Unter Umständen nützt damit weder eine noch so kräftige UVB-Bestrahlung, noch eine (nicht ganz ungefährliche !) Zufütterung von Vitamin D3. Wenn das mit dem Futter zugeführte Calcium vom Körper nicht mehr verwertet werden kann, wird der Organismus das Calcium aus dem Knochengerüst ziehen. Dann stagniert logischerweise das Knochenwachstum, der Panzer wird eventuell weich, während Arme und Beine weiter an Umfang und Masse zunehmen und, wie das Foto zeigt, aus einem zu klein gewordenen Panzer herausquellen. Im weiteren Krankheitsgeschehen kann es zu einer massiven Erweichung des Panzers, zu seiner Absenkung (Flachpanzer) und sogar zu einem Knick in der Wirbelsäule kommen. Letzteres ist gut zu erkennen, wenn man von oben auf die Schildkröte blickt.

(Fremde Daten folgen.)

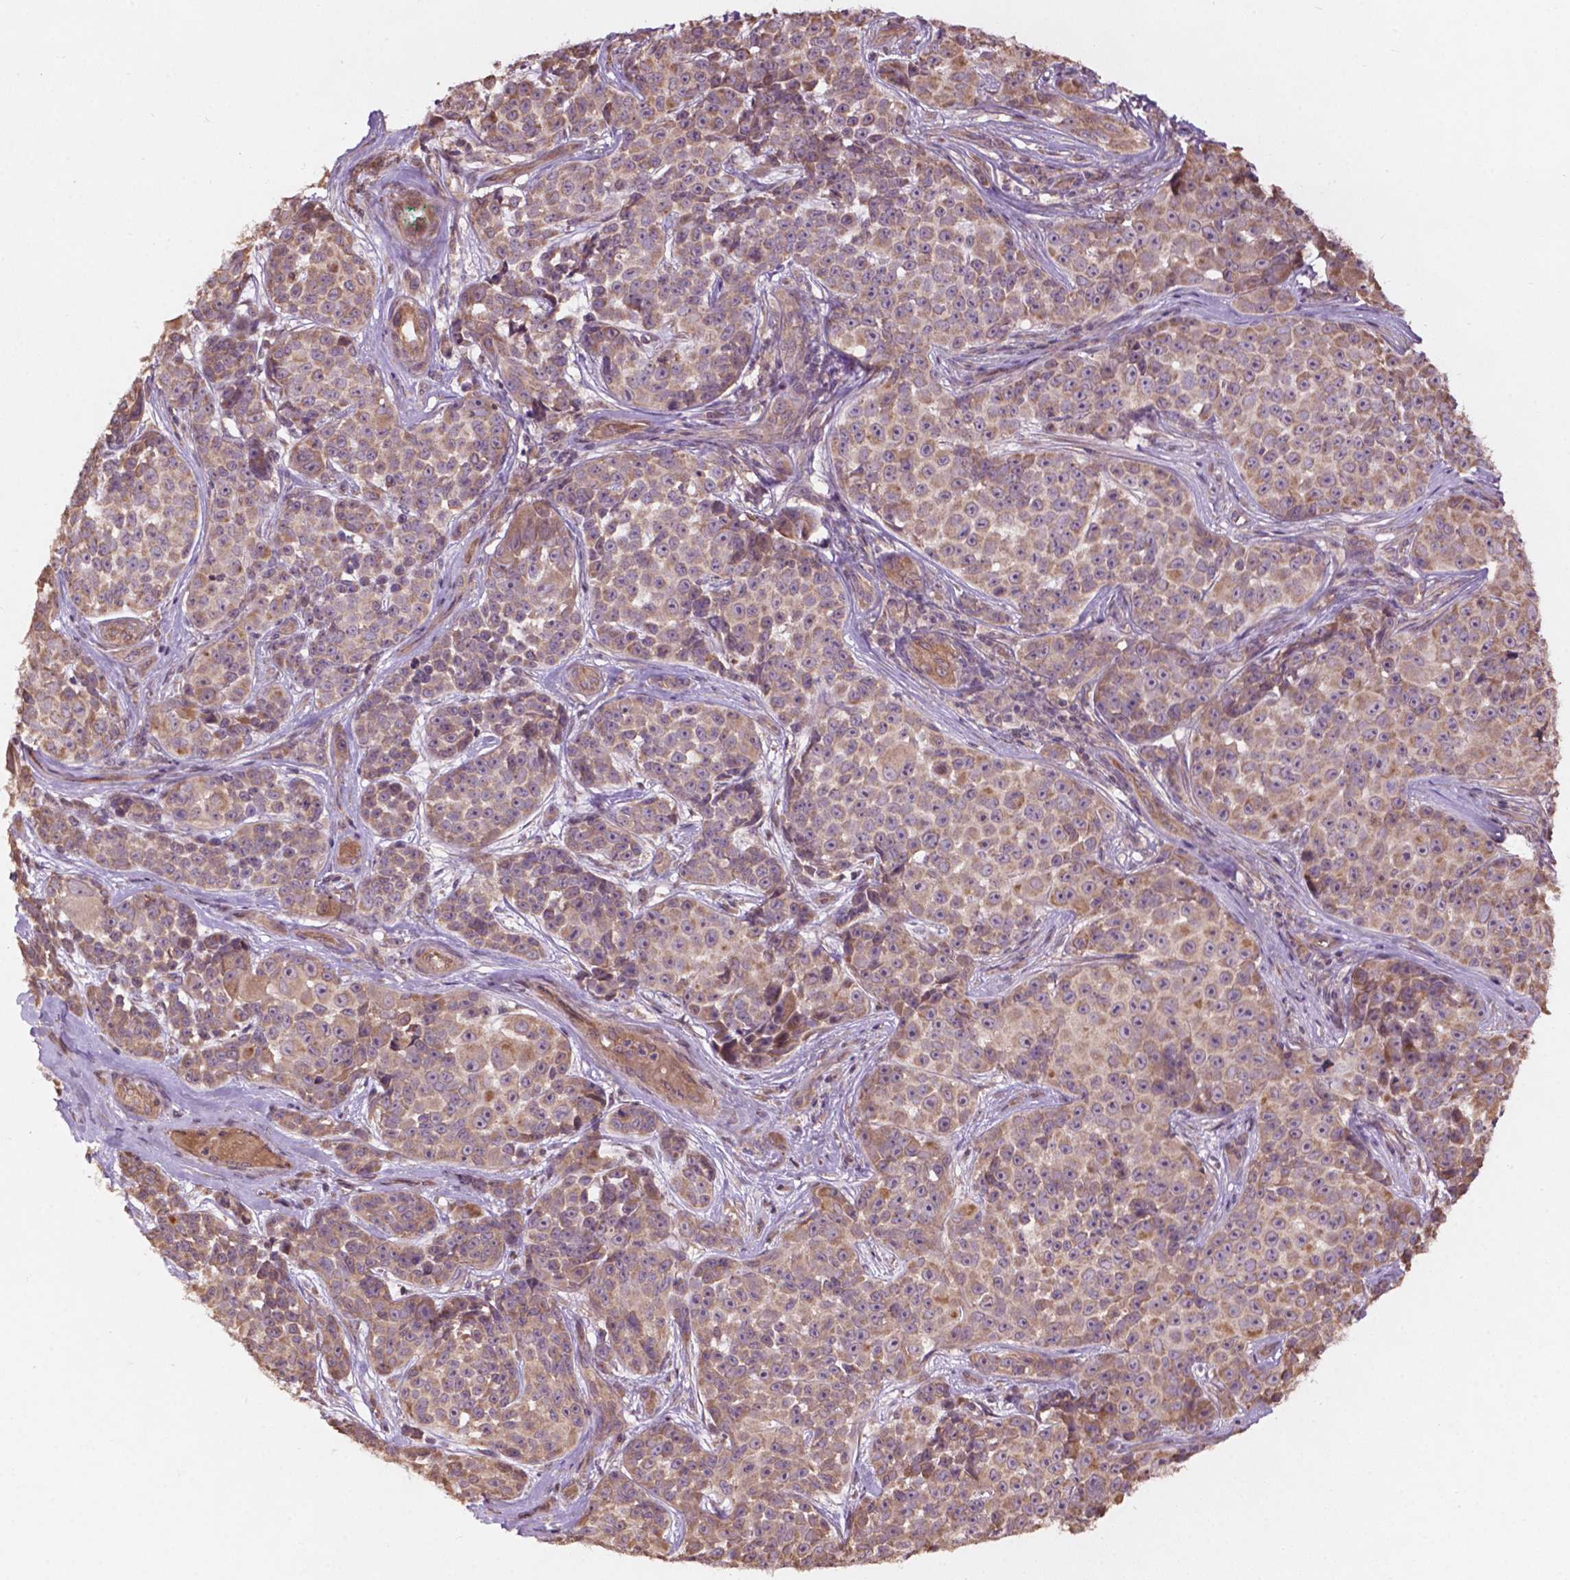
{"staining": {"intensity": "moderate", "quantity": ">75%", "location": "cytoplasmic/membranous"}, "tissue": "melanoma", "cell_type": "Tumor cells", "image_type": "cancer", "snomed": [{"axis": "morphology", "description": "Malignant melanoma, NOS"}, {"axis": "topography", "description": "Skin"}], "caption": "Immunohistochemistry (IHC) histopathology image of malignant melanoma stained for a protein (brown), which displays medium levels of moderate cytoplasmic/membranous positivity in approximately >75% of tumor cells.", "gene": "CDC42BPA", "patient": {"sex": "female", "age": 88}}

Was ich Ihnen raten würde? Sie schreiben, dass sich Ihr "Felix" wohl fühlt. Kann er seinen Körper noch vom Boden abheben? Wenn ich mir das hier gezeigte Bild ansehe, kommen mir gewisse Zweifel. ..Wenn aber Ihre Schildkröte tatsächlich noch problemfrei laufen und fressen kann und wenn (noch ?) keine Knochenerweichung vorliegt, dann sollten Sie das Tier weiterhin gut versorgen und umsorgen, nach Rücksprache mit einem wirklich erfahrenen Reptilienarzt, vor allem auch mit Mineralien und Vitamin D3 (vermutlich würde eine Untersuchung von Kot, Harn und Blut die wahrscheinliche Ursache einkreisen). Wenn allerdings der Panzer trotz aller Maßnahmen weicher werden sollte, das Tier nicht mehr richtig läuft, offensichtlich Schmerzen beim Fressen hat und/oder das Futter ganz verweigert, dann sollten Sie mit Ihrem Tierarzt außer der Möglichkeit der Zwangsfütterung auch die Option einer Euthanasie der Schildkröte in Erwägung ziehen. Letzteres ist natürlich keine sehr schöne Maßnahme für Sie als besorgten Schildkröten-Liebhaber, aber für ein krankes, deutlich geplagtes Tier letztendlich doch eine Erlösung.